## [PROBLEM TO SOLVE]
Pictures in the entries below are to be left out; otherwise, reproduce exactly the lines from the first through the line containing "imediata do flagrante".

## [SUPPLIED ENTRIES]

____

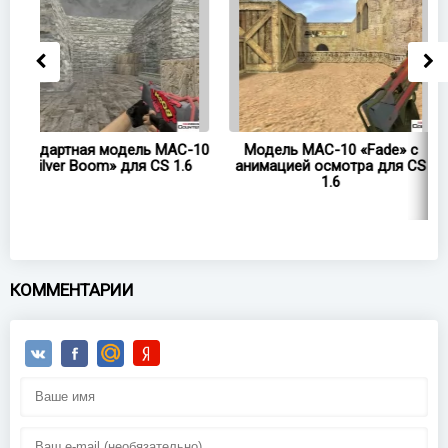
C-10
Модель MAC-10 «Fade» с
Модель HD MAC-10
.6
анимацией осмотра для CS
«Wasteland Rebel» для CS
1.6
КОММЕНТАРИИ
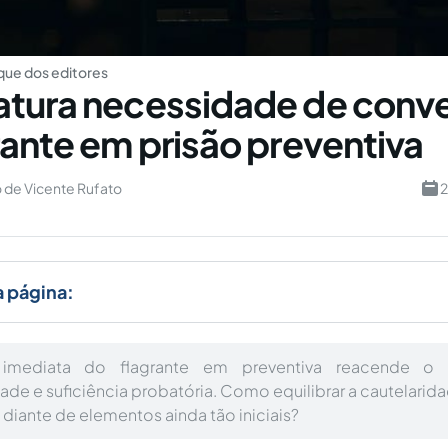
ue dos editores
tura necessidade de conv
rante em prisão preventiva
 de Vicente Rufato
2
a página:
imediata do flagrante em preventiva reacende o
de e suficiência probatória. Como equilibrar a cautelarid
1 diante de elementos ainda tão iniciais?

____

## [EXERCISE RESULT]
C-10
Модель MAC-10 «Fade» с
Модель HD MAC-10
.6
анимацией осмотра для CS
«Wasteland Rebel» для CS
1.6
КОММЕНТАРИИ
ue dos editores
tura necessidade de conv
rante em prisão preventiva
 de Vicente Rufato
2
a página:
imediata do flagrante em preventiva reacende o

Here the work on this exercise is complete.